East Albury is a suburb of the city of Albury, New South Wales, located 3 km east of the Albury Central Business District. At the 2006 census, East Albury had a population of 5686.

East Albury lies on the eastern side of the railway/freeway line that runs through Albury. It covers Eastern Hill and the flat land around it on the Murray River floodplain, and is bordered by Albury to the west, Lavington and Thurgoona to the north, Wirlinga to the east, and Victoria to the south.
East Albury is a residential & industrial area, and due to the freeway it is set to boom in the next few years. Already major commercial development has begun at the eastern fringe of the built-up part of the suburb.
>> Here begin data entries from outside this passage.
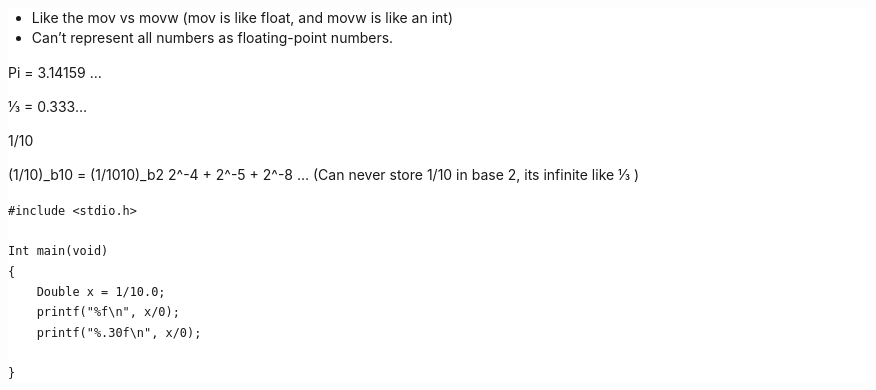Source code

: * Like the mov vs movw (mov is like float, and movw is like an int)
* Can’t represent all numbers as floating-point numbers.

Pi = 3.14159 …

⅓ = 0.333…

1/10 

(1/10)_b10 = (1/1010)_b2  2^-4 + 2^-5 + 2^-8 … (Can never store 1/10 in base 2, its infinite like ⅓ )


```
#include <stdio.h>

Int main(void) 
{
	Double x = 1/10.0;
	printf("%f\n", x/0);
	printf("%.30f\n", x/0);

}
```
Features of the area include the Albury Base Hospital, Albury Airport, Albury Sports Stadium, Alexandra Park, Mungabareena Reserve and Eastern Hill.

== History ==
Development of the area dates from the 1830s, with growth in the 1850s and 1870s due to improvements in access and transport. Most growth has occurred in the post-war years, due to the formation of an Albury-Wodonga national growth centre under the Whitlam government.

== Geography ==
East Albury is bound to the north by North Street and Fallon Street, to the east by Dallinger Road, to the south by the Murray River and to the west by the railway/freeway line.
The built-up residential part of East Albury lies on the slopes of Eastern Hill. Flat cleared land to the north and east is used partly for the city's airport. Eastern Hill is a natural reserve, as is Mungabareena Reserve, a wetland area on the Murray River south of the airport and Eastern Hill. Mungabareena also has significant Aboriginal importance.

== Residents ==
At the 2011 Census, the population of East Albury was 6,247. The most common religion was Catholic, followed by Anglican, and the average household income was $1,141, below the Australian average of $1,234. The median age was 37.

== Sports ==
St. Pats Soccer Club is based at Alexandra Park and compete in the Albury Wodonga Football Association.

The Lauren Jackson Stadium is located in East Albury. The stadium is named in honour of WNBA, Olympic and international basketball player Lauren Jackson, who grew up in Albury. The stadium is the home court for the Albury Wodonga Bandits, who play in the NBL1 league.